ID-Selection: Importance-Diversity Based Visual Token Selection for Efficient LVLM Inference
This addresses the efficiency bottleneck in LVLM inference for applications requiring high-speed processing, though it is incremental as it builds on existing pruning methods.
The paper tackles the problem of balancing token importance and diversity in visual token pruning for efficient large vision-language model inference, achieving a 97% reduction in FLOPs while preserving 91.8% of performance on LLaVA-1.5-7B with 97.2% pruning.

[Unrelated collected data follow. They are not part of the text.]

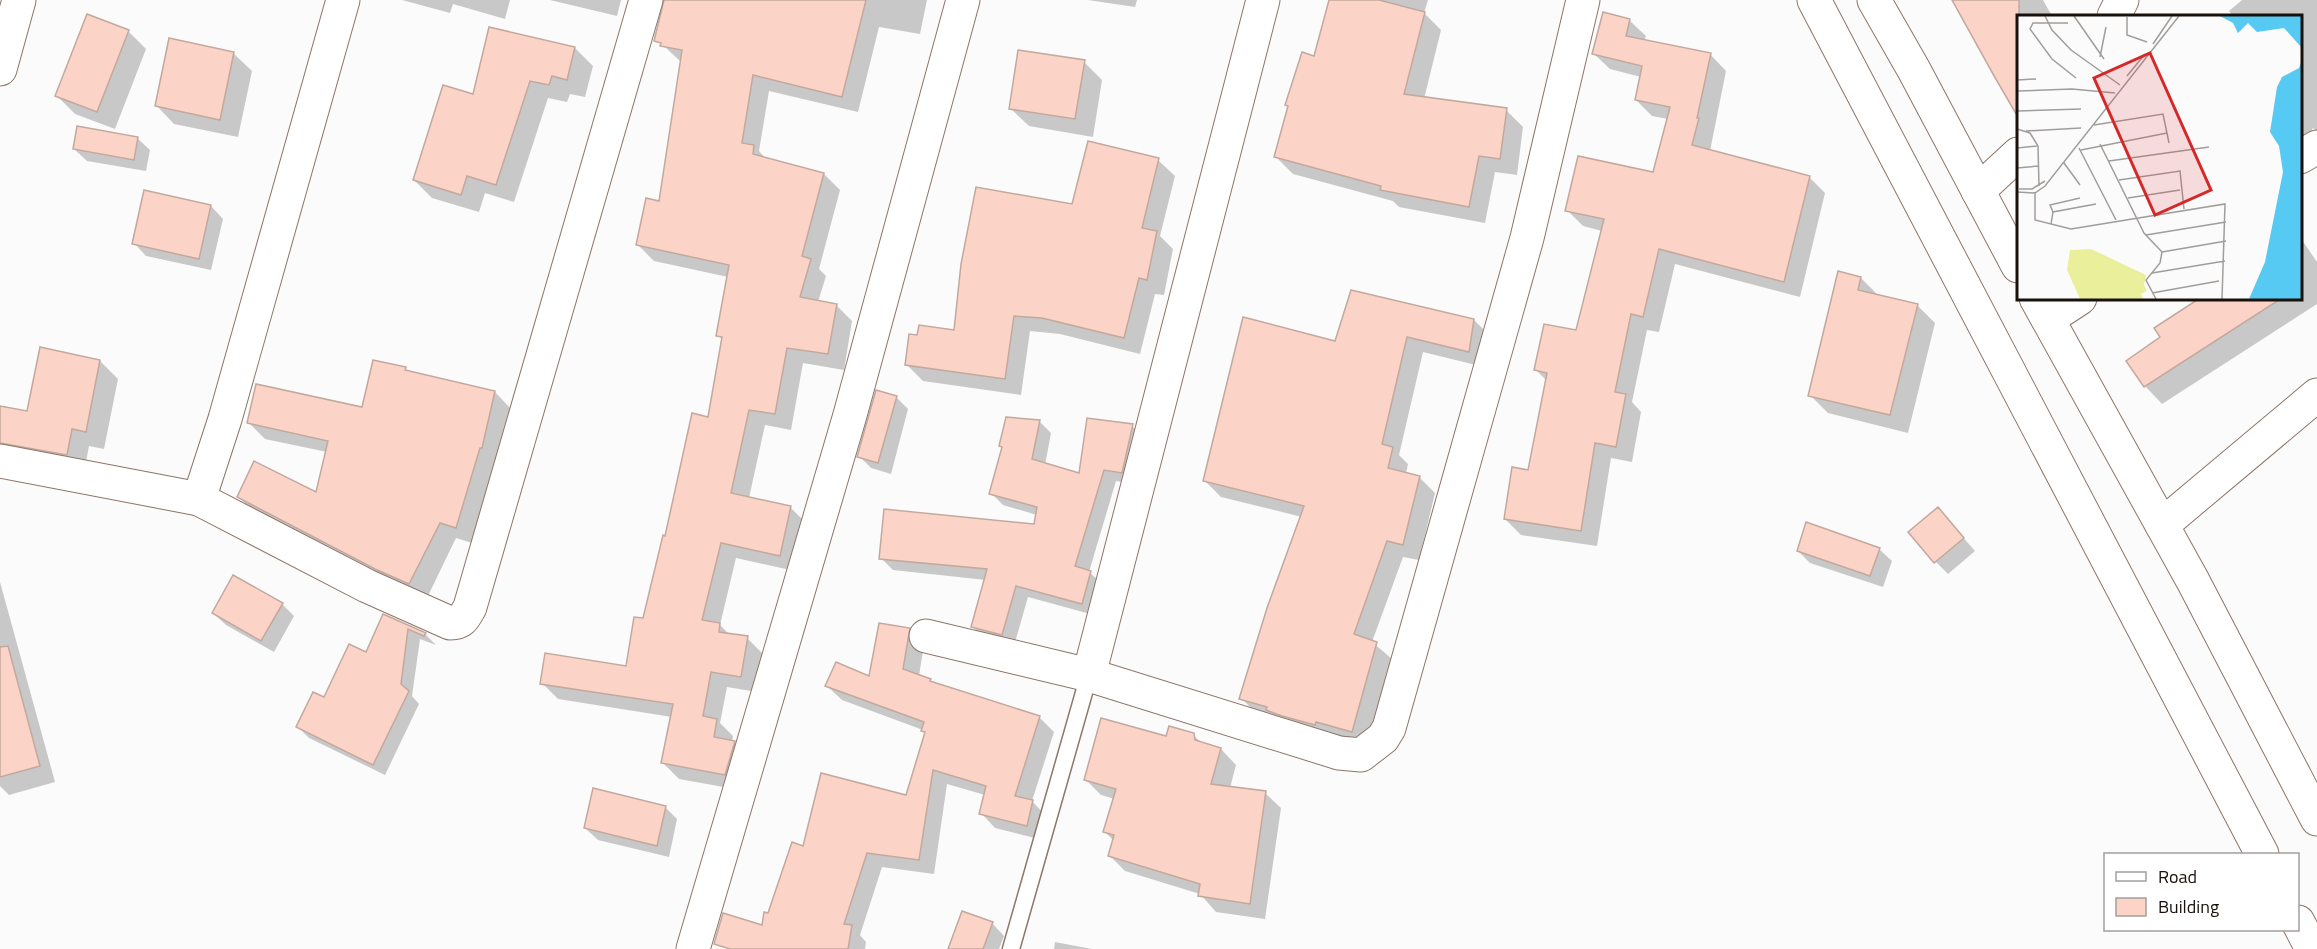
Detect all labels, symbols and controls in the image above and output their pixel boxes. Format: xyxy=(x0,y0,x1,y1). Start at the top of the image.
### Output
inset map xyxy=(2017,15,2302,300)
legend xyxy=(2104,853,2299,931)
text: Road xyxy=(2158,863,2197,890)
text: Building xyxy=(2158,893,2219,920)

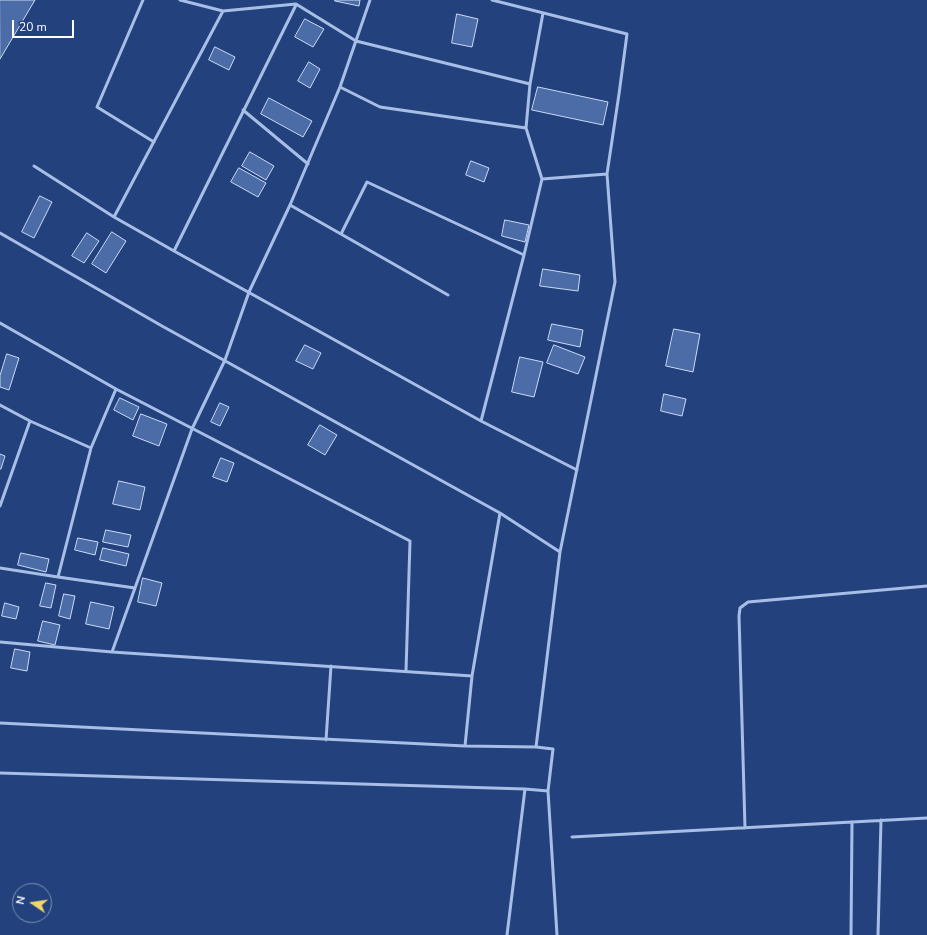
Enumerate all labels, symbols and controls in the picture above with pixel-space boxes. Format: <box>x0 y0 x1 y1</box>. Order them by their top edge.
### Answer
scale bar <box>14 12 76 38</box>
text: 20 m <box>19 19 47 35</box>
north arrow <box>12 883 52 923</box>
text: N <box>13 895 29 906</box>

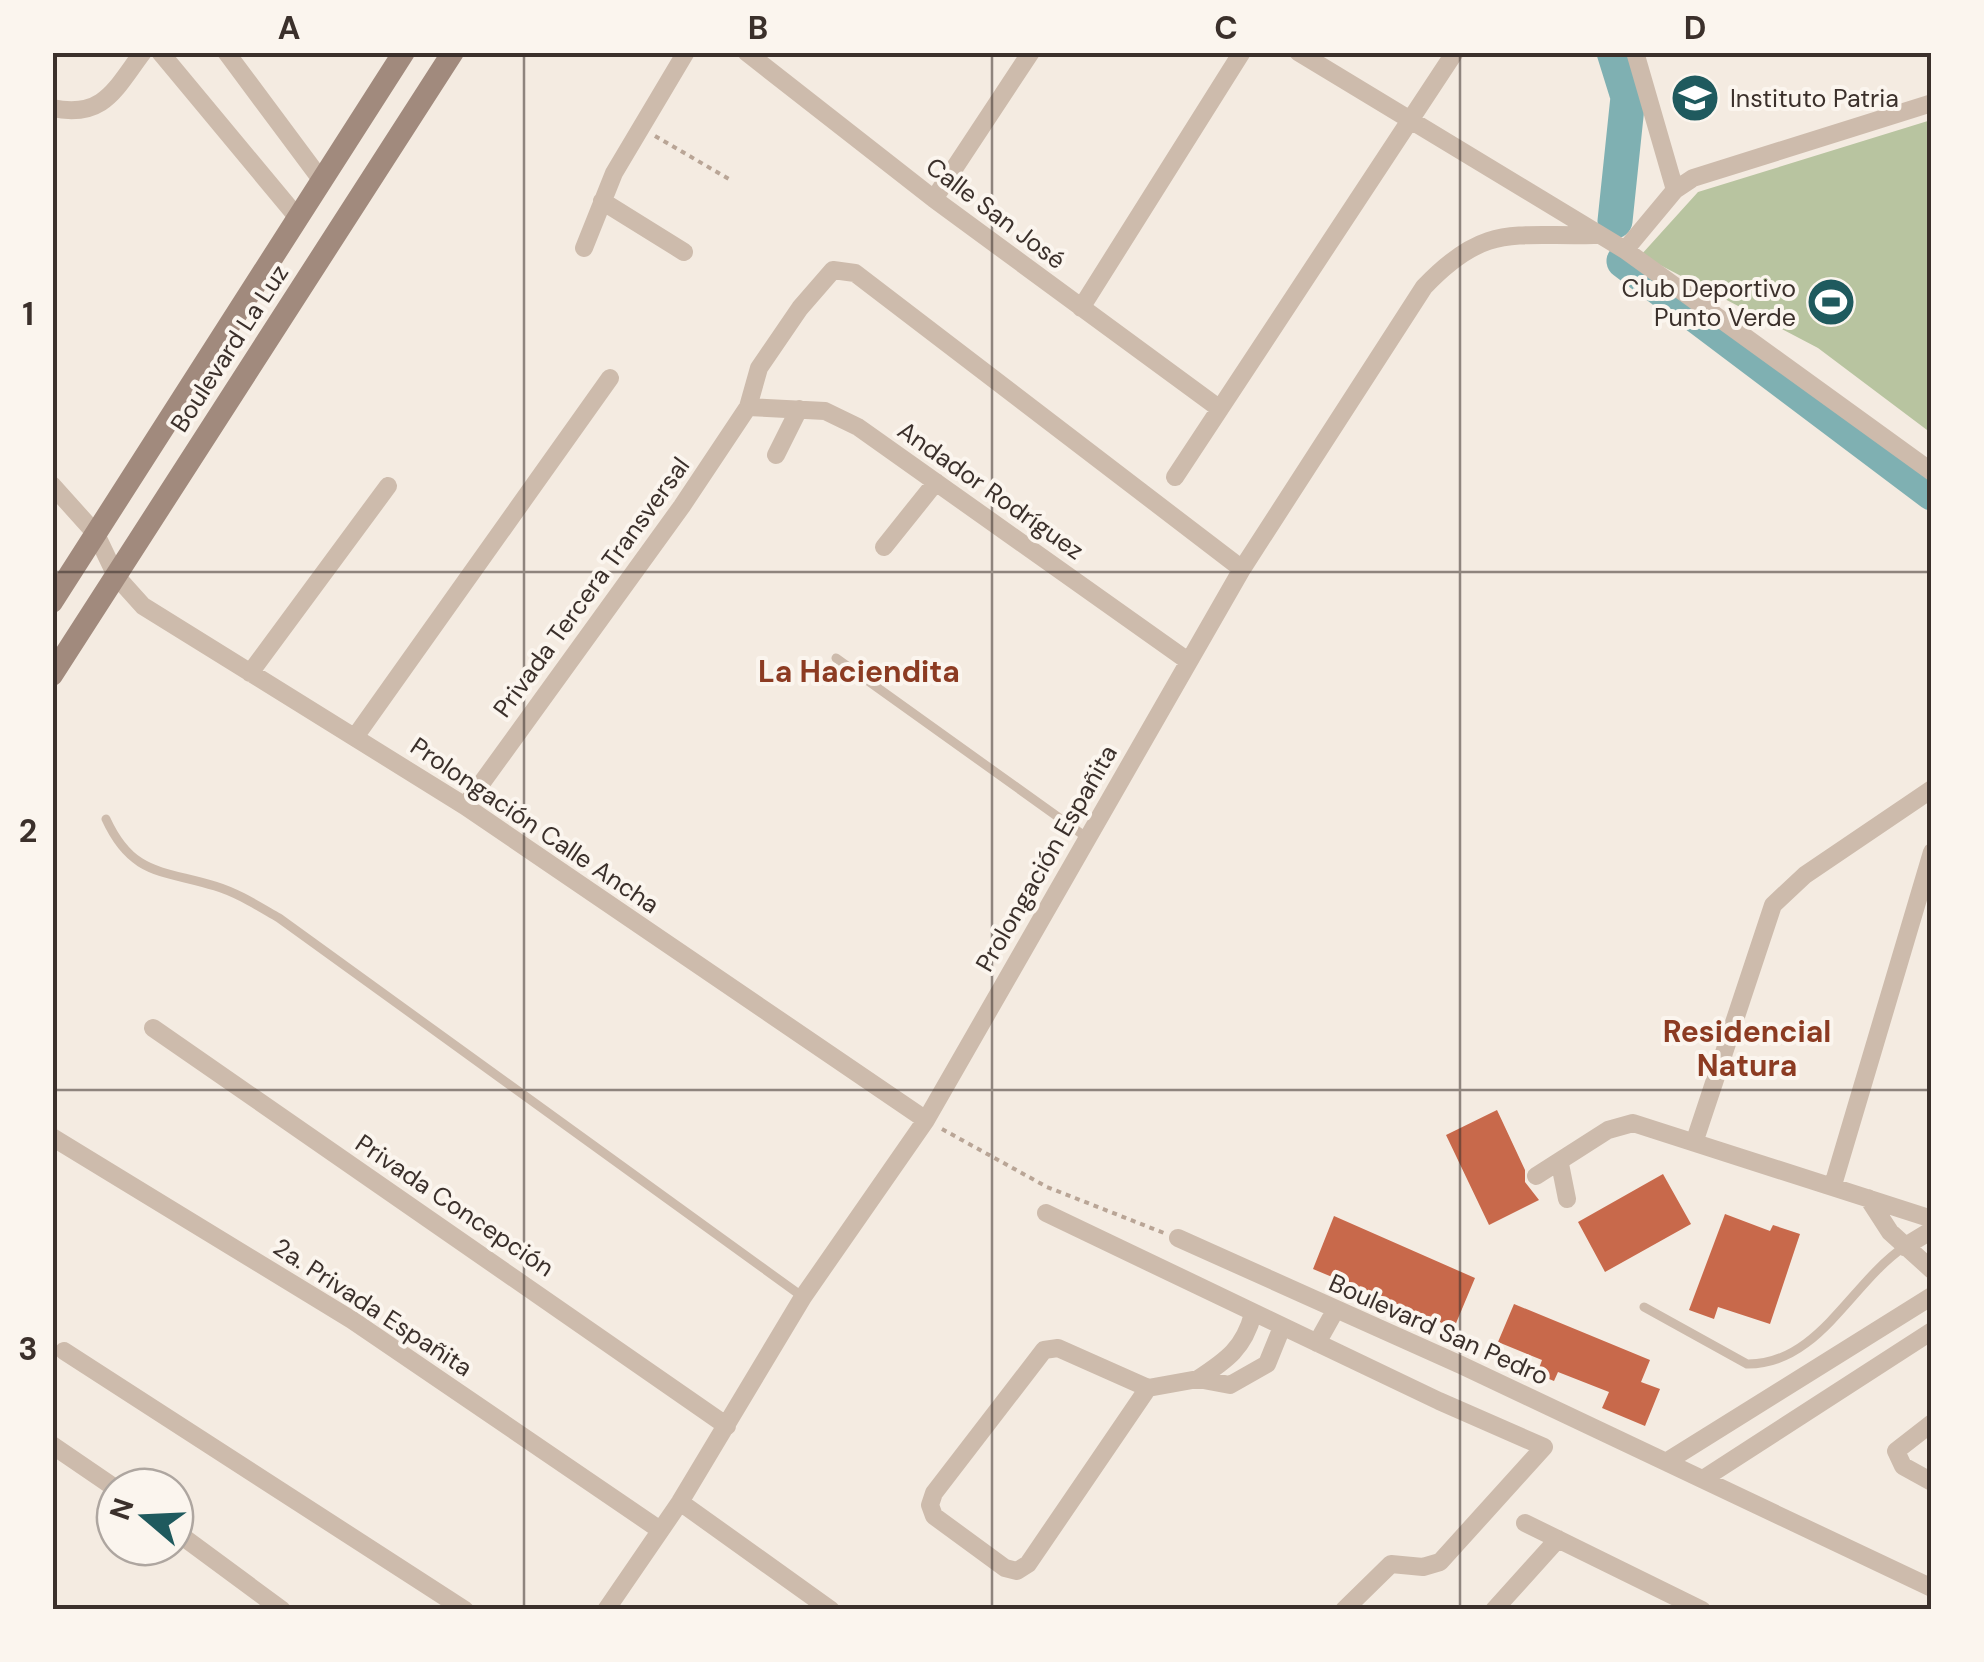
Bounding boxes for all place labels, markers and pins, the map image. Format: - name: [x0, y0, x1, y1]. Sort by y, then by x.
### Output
- school or university icon: Instituto Patria: [1669, 72, 1721, 124]
- place label: Instituto Patria: [1730, 82, 1899, 115]
- place label: Club Deportivo Punto Verde: [1622, 272, 1796, 334]
- sports icon: Club Deportivo Punto Verde: [1805, 276, 1857, 328]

Recent advances have explored visual token pruning to accelerate the inference of large vision-language models (LVLMs). However, existing methods often struggle to balance token importance and diversity: importance-based methods tend to retain redundant tokens, whereas diversity-based methods may overlook informative ones. This trade-off becomes especially problematic under high reduction ratios, where preserving only a small subset of visual tokens is critical. To address this issue, we propose ID-Selection, a simple yet effective token selection strategy for efficient LVLM inference. The key idea is to couple importance estimation with diversity-aware iterative selection: each token is first assigned an importance score, after which high-scoring tokens are selected one by one while the scores of similar tokens are progressively suppressed. In this way, ID-Selection preserves informative tokens while reducing redundancy in a unified selection process. Extensive experiments across 5 LVLM backbones and 16 main benchmarks demonstrate that ID-Selection consistently achieves superior performance and efficiency, especially under extreme pruning ratios. For example, on LLaVA-1.5-7B, ID-Selection prunes 97.2% of visual tokens, retaining only 16 tokens, while reducing inference FLOPs by over 97% and preserving 91.8% of the original performance, all without additional training.